4) Rethink how you approach procurement   

The purchasing process for your composable DXP will likely feel unfamiliar to IT and procurement teams. The beauty (and the beast) of composable architecture is that it’s multi-vendor in its very nature, so there’s inevitably a more complex buyer journey to contend with. Not to mention that you will likely want to procure brand-new technologies with capabilities far beyond your current DXP.  

All this makes it harder to calculate ROI. Since you’re working with a continually evolving solution, it can be difficult to tell which component made the difference. During the rollout phase, organizations must be more granular in their reporting and learn to trust the process.  

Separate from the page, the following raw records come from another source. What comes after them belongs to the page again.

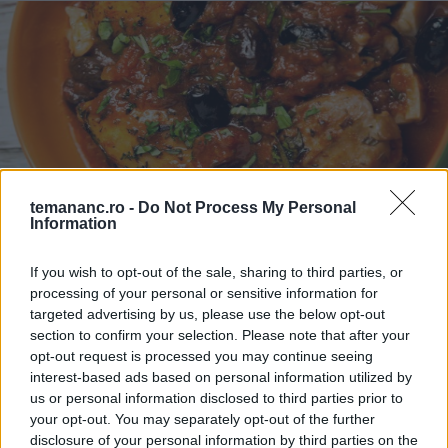
temananc.ro -
Do Not Process My Personal
Information
MÂNCĂRURI CU CARNE
Tocăniță Nicoise din pulpe de pui
If you wish to opt-out of the sale, sharing to third parties, or
processing of your personal or sensitive information for
targeted advertising by us, please use the below opt-out
section to confirm your selection. Please note that after your
opt-out request is processed you may continue seeing
interest-based ads based on personal information utilized by
us or personal information disclosed to third parties prior to
your opt-out. You may separately opt-out of the further
disclosure of your personal information by third parties on the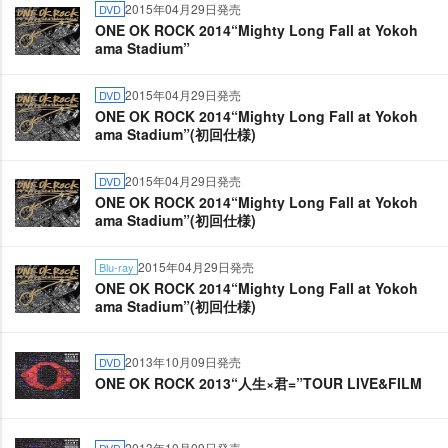
2015年04月29日発売
DVD
ONE OK ROCK 2014“Mighty Long Fall at Yokoh
ama Stadium”
2015年04月29日発売
DVD
ONE OK ROCK 2014“Mighty Long Fall at Yokoh
ama Stadium”(初回仕様)
2015年04月29日発売
DVD
ONE OK ROCK 2014“Mighty Long Fall at Yokoh
ama Stadium”(初回仕様)
2015年04月29日発売
Blu-ray
ONE OK ROCK 2014“Mighty Long Fall at Yokoh
ama Stadium”(初回仕様)
2013年10月09日発売
DVD
ONE OK ROCK 2013“人生×君=”TOUR LIVE&FILM
2013年10月09日発売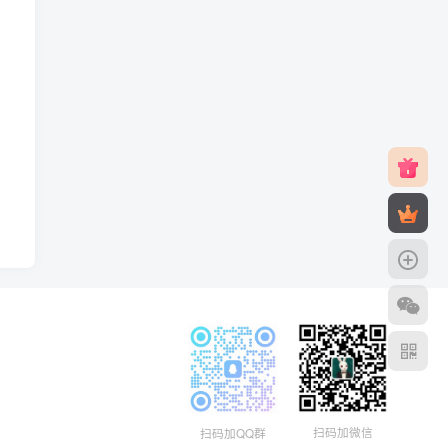
扫码加微信
扫码加QQ群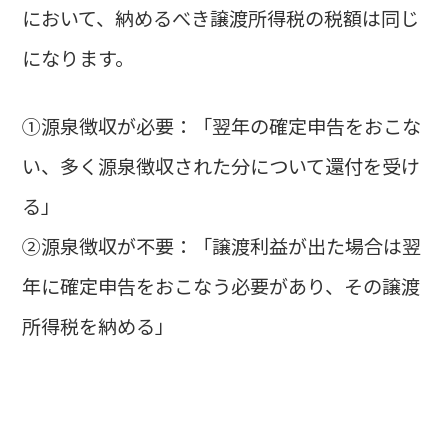
において、納めるべき譲渡所得税の税額は同じ
になります。
①源泉徴収が必要：「翌年の確定申告をおこな
い、多く源泉徴収された分について還付を受け
る」
②源泉徴収が不要：「譲渡利益が出た場合は翌
年に確定申告をおこなう必要があり、その譲渡
所得税を納める」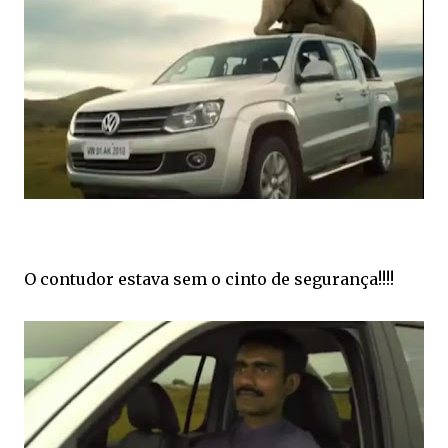
O contudor estava sem o cinto de segurança!!!!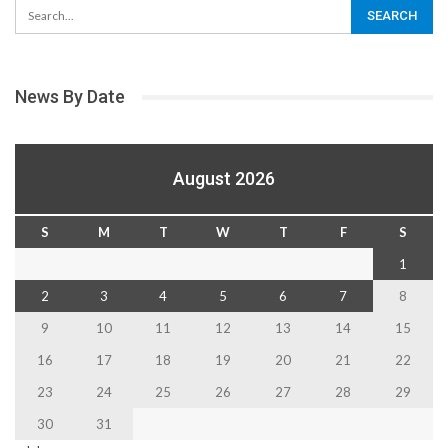
News By Date
August 2026
S
M
T
W
T
F
S
1
2
3
4
5
6
7
8
9
10
11
12
13
14
15
16
17
18
19
20
21
22
23
24
25
26
27
28
29
30
31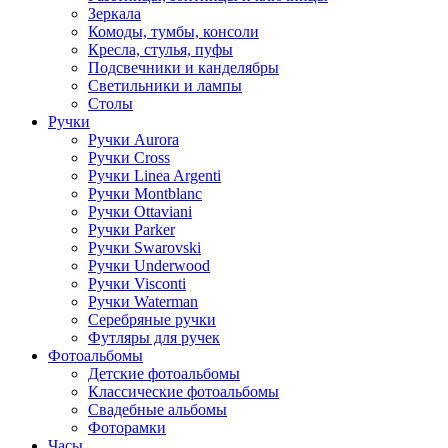
Зеркала
Комоды, тумбы, консоли
Кресла, стулья, пуфы
Подсвечники и канделябры
Светильники и лампы
Столы
Ручки
Ручки Aurora
Ручки Cross
Ручки Linea Argenti
Ручки Montblanc
Ручки Ottaviani
Ручки Parker
Ручки Swarovski
Ручки Underwood
Ручки Visconti
Ручки Waterman
Серебряные ручки
Футляры для ручек
Фотоальбомы
Детские фотоальбомы
Классические фотоальбомы
Свадебные альбомы
Фоторамки
Часы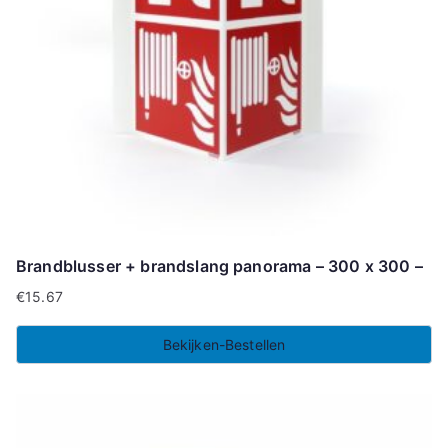
Brandblusser + brandslang panorama – 300 x 300 –
€
15.67
Bekijken-Bestellen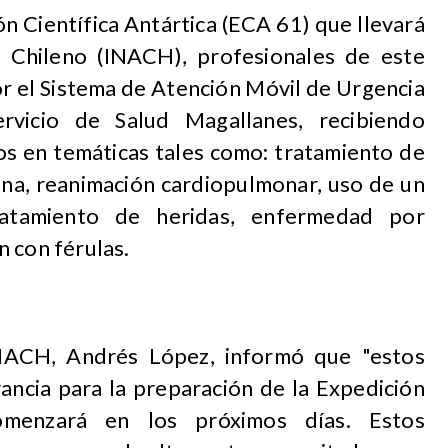
ón Científica Antártica (ECA 61) que llevará
o Chileno (INACH), profesionales de este
or el Sistema de Atención Móvil de Urgencia
vicio de Salud Magallanes, recibiendo
os en temáticas tales como: tratamiento de
ena, reanimación cardiopulmonar, uso de un
tratamiento de heridas, enfermedad por
 con férulas.
INACH, Andrés López, informó que "estos
ancia para la preparación de la Expedición
comenzará en los próximos días. Estos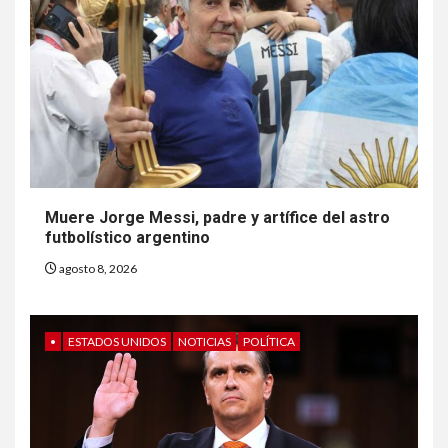
Muere Jorge Messi, padre y artífice del astro
futbolístico argentino
agosto 8, 2026
•
ESTADOS UNIDOS
NOTICIAS
POLÍTICA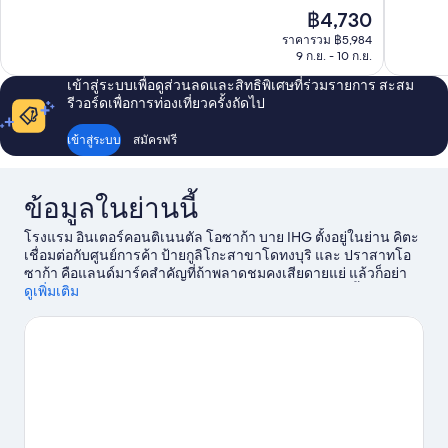
ไร้
ไร้
ราคา
฿4,730
ที่
ที่
ปัจจุบัน
ติ,
ติ,
ราคารวม ฿5,984
คือ
9 ก.ย. - 10 ก.ย.
1,007
770
฿4,730
รีวิว
รีวิว
เข้าสู่ระบบเพื่อดูส่วนลดและสิทธิพิเศษที่ร่วมรายการ สะสม
รีวอร์ดเพื่อการท่องเที่ยวครั้งถัดไป
เข้าสู่ระบบ
สมัครฟรี
ข้อมูลในย่านนี้
โรงแรม อินเตอร์คอนติเนนตัล โอซาก้า บาย IHG ตั้งอยู่ในย่าน คิตะ
เชื่อมต่อกับศูนย์การค้า ป้ายกูลิโกะสาขาโดทงบุริ และ ปราสาทโอ
ซาก้า คือแลนด์มาร์คสำคัญที่ถ้าพลาดชมคงเสียดายแย่ แล้วก็อย่า
ลืมแวะไป ยูนิเวอร์ซัลสตูดิโอแจปัน และ พิพิธภัณฑ์สัตว์น้ำไคยูคัง
ดูเพิ่มเติม
ซึ่งเป็นสถานที่ท่องเที่ยวยอดนิยมในย่านนี้ด้วยนะ อาคารอุเมะดะ
สกาย และ ตลาดคุโรมง เป็นสถานที่แนะนำอีกสองแห่งที่ไม่ควร
พลาด
ดูคู่มือท่องเที่ยว โอซาก้า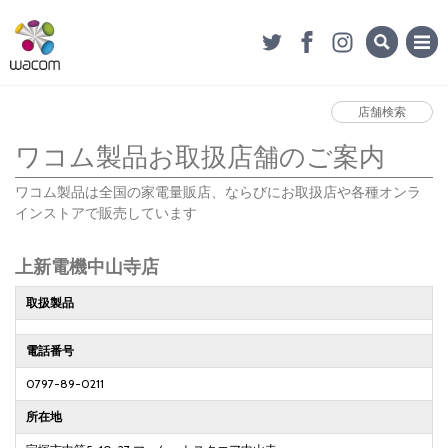
店舗検索
ワコム製品お取扱店舗のご案内
ワコム製品は全国の家電量販店、ならびにお取扱店や各種オンラ
インストアで販売しています
上新電機中山寺店
取扱製品
電話番号
0797-89-0211
所在地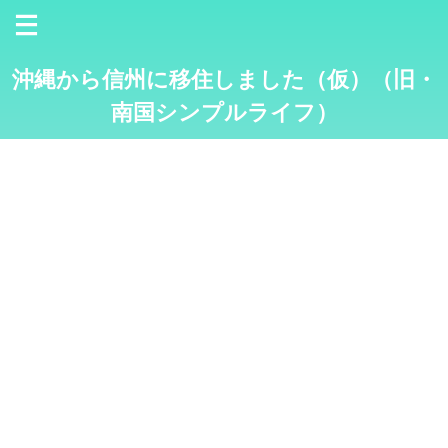
沖縄から信州に移住しました（仮）（旧・
南国シンプルライフ）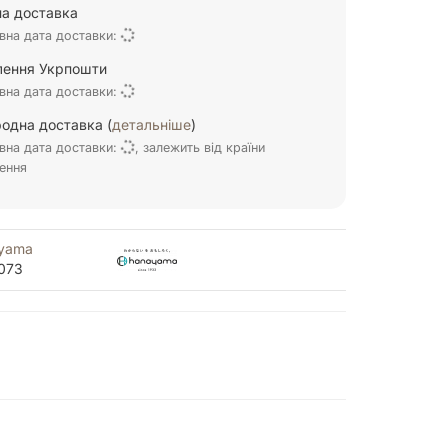
а доставка
вна дата доставки:
ілення Укрпошти
вна дата доставки:
одна доставка (
детальніше
)
вна дата доставки:
, залежить від країни
ення
yama
073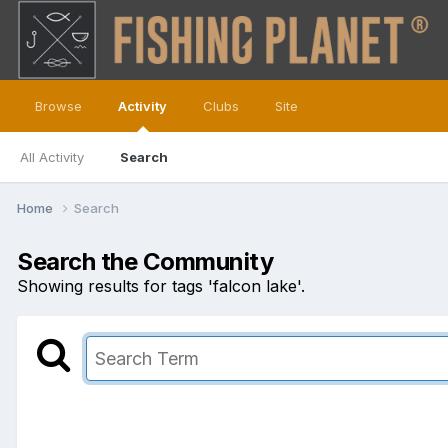
Browse
Activity
Clubs
Site
All Activity
Search
Home
Search
Search the Community
Showing results for tags 'falcon lake'.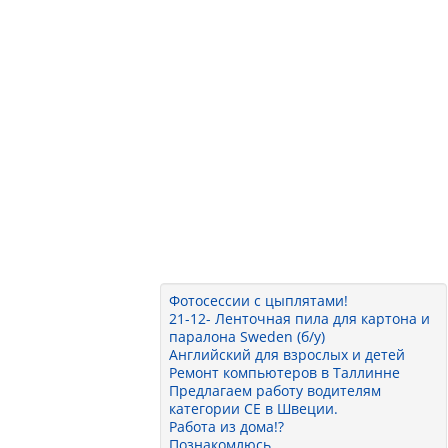
Фотосессии с цыплятами!
21-12- Ленточная пила для картона и
паралона Sweden (б/у)
Английский для взрослых и детей
Ремонт компьютеров в Таллинне
Предлагаем работу водителям
категории СЕ в Швеции.
Работа из дома!?
Познакомлюсь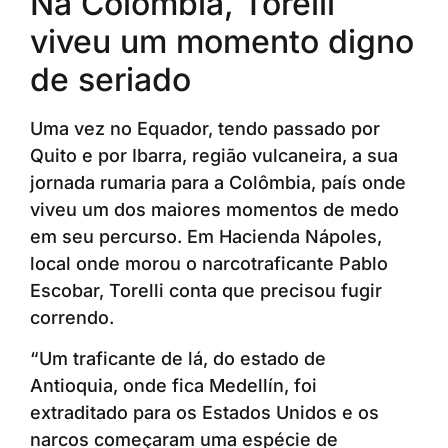
Na Colômbia, Torelli
viveu um momento digno
de seriado
Uma vez no Equador, tendo passado por
Quito e por Ibarra, região vulcaneira, a sua
jornada rumaria para a Colômbia, país onde
viveu um dos maiores momentos de medo
em seu percurso. Em Hacienda Nápoles,
local onde morou o narcotraficante Pablo
Escobar, Torelli conta que precisou fugir
correndo.
“Um traficante de lá, do estado de
Antioquia, onde fica Medellín, foi
extraditado para os Estados Unidos e os
narcos começaram uma espécie de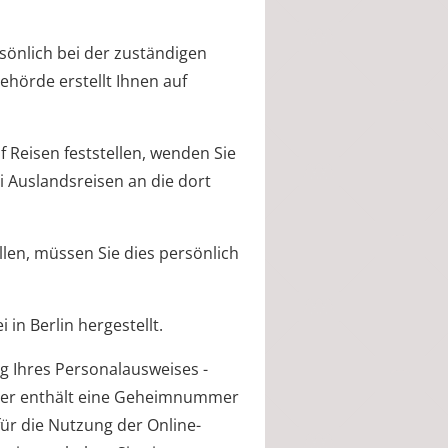
rsönlich bei der zuständigen
hörde erstellt Ihnen auf
 Reisen feststellen, wenden Sie
ei Auslandsreisen an die dort
len, müssen Sie dies persönlich
in Berlin hergestellt.
ng
Ihres
Personalausweises
-
er enthält eine
Geheimnummer
für die Nutzung der Online-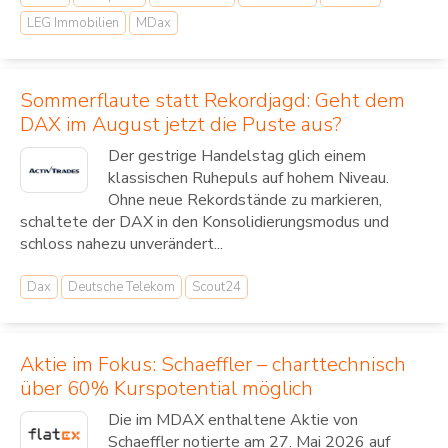
LEG Immobilien
MDax
Sommerflaute statt Rekordjagd: Geht dem
DAX im August jetzt die Puste aus?
Der gestrige Handelstag glich einem
klassischen Ruhepuls auf hohem Niveau.
Ohne neue Rekordstände zu markieren,
schaltete der DAX in den Konsolidierungsmodus und
schloss nahezu unverändert...
Dax
Deutsche Telekom
Scout24
Aktie im Fokus: Schaeffler – charttechnisch
über 60% Kurspotential möglich
Die im MDAX enthaltene Aktie von
Schaeffler notierte am 27. Mai 2026 auf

5) Forget time-to-market. Prioritize time-to-value

We’ve become accustomed to looking at time-to-market as a key metric in the rollout of new technology solutions. However, this channel-specific metric doesn’t make sense when measuring the success of your transition to a composable DXP. Instead, it’s best to measure in terms of time-to-value. Implementing a composable DXP isn’t a monolithic shift but a series of evolutions. Some of these can be rolled out quickly to start driving business value. Others will take longer.  

It’s worth highlighting that it’s possible to implement best-in-breed tools to drive new experiences, even in legacy channels. For example, retailers can embrace first-class’ search and merch’ capabilities to optimize onsite search and product recommendations before sunsetting their legacy ATG or SAP Hybris solution. Put simply, implementing a composable DXP isn’t about working in a vacuum for 18 months but steadily implementing changes in a way that creates business value.  

Is now the right time to embrace a composable DXP? 

Increased competition, unprecedented industry disruption, and a pending recession all indicate that now is a good time for applicable organizations to invest in increased flexibility and shorter time-to-value.  

For larger organizations or those operating across multiple brands, it’s about powering the entire business through a typical tech architecture without bringing glass ceilings or limitations to the table. For companies of all sizes, now is the time to unlock the flexibility and efficiency required to act on value-creating initiatives. You can do that through a series of evolutionary steps, where the architecture, over time, enables you to move quickly and take advantage of the business opportunities present.

When there are stormy seas ahead, flexibility and the ability to act are both crucial capabilities.